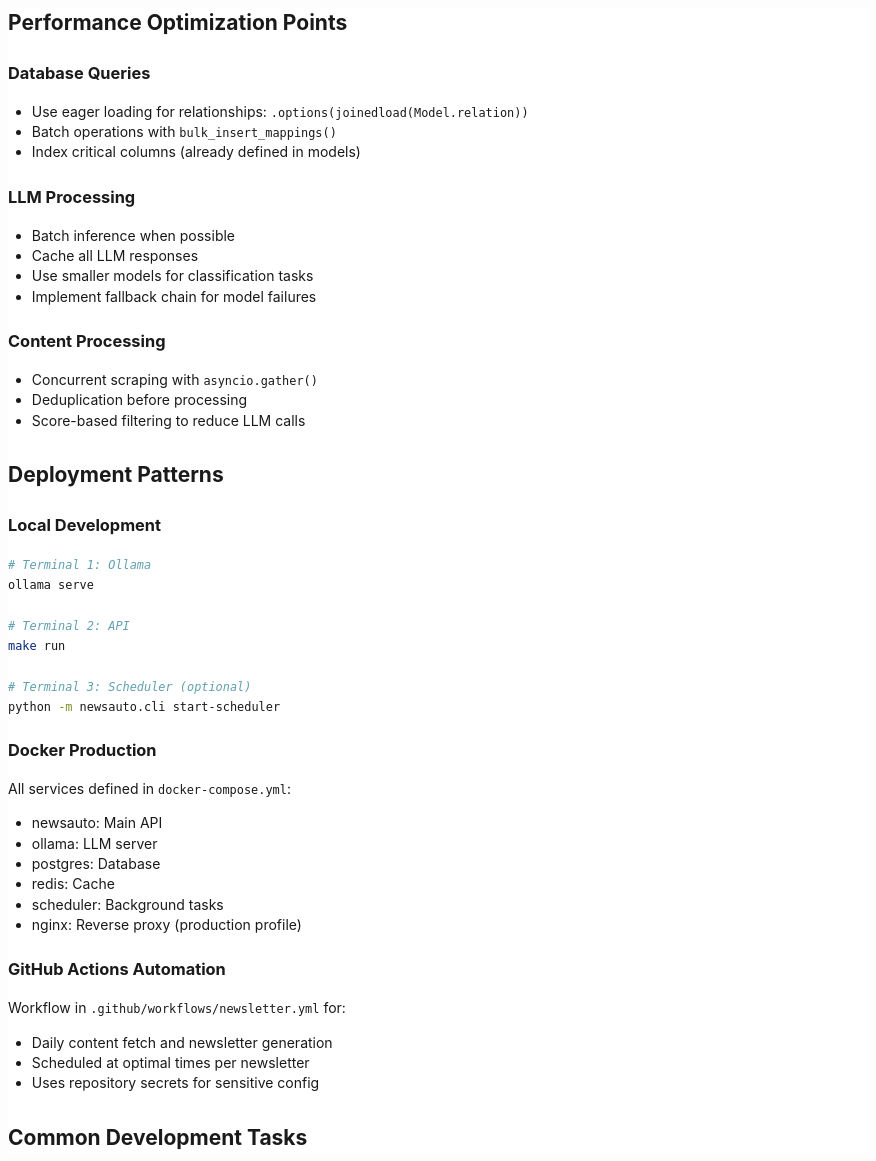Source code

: ## Performance Optimization Points

### Database Queries
- Use eager loading for relationships: `.options(joinedload(Model.relation))`
- Batch operations with `bulk_insert_mappings()`
- Index critical columns (already defined in models)

### LLM Processing
- Batch inference when possible
- Cache all LLM responses
- Use smaller models for classification tasks
- Implement fallback chain for model failures

### Content Processing
- Concurrent scraping with `asyncio.gather()`
- Deduplication before processing
- Score-based filtering to reduce LLM calls

## Deployment Patterns

### Local Development
```bash
# Terminal 1: Ollama
ollama serve

# Terminal 2: API
make run

# Terminal 3: Scheduler (optional)
python -m newsauto.cli start-scheduler
```

### Docker Production
All services defined in `docker-compose.yml`:
- newsauto: Main API
- ollama: LLM server
- postgres: Database
- redis: Cache
- scheduler: Background tasks
- nginx: Reverse proxy (production profile)

### GitHub Actions Automation
Workflow in `.github/workflows/newsletter.yml` for:
- Daily content fetch and newsletter generation
- Scheduled at optimal times per newsletter
- Uses repository secrets for sensitive config

## Common Development Tasks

----------------------------------------

## Problem description
From the entries, count the lines that hold the string "Terminal". Nothing but the number is needed.

## Your response
3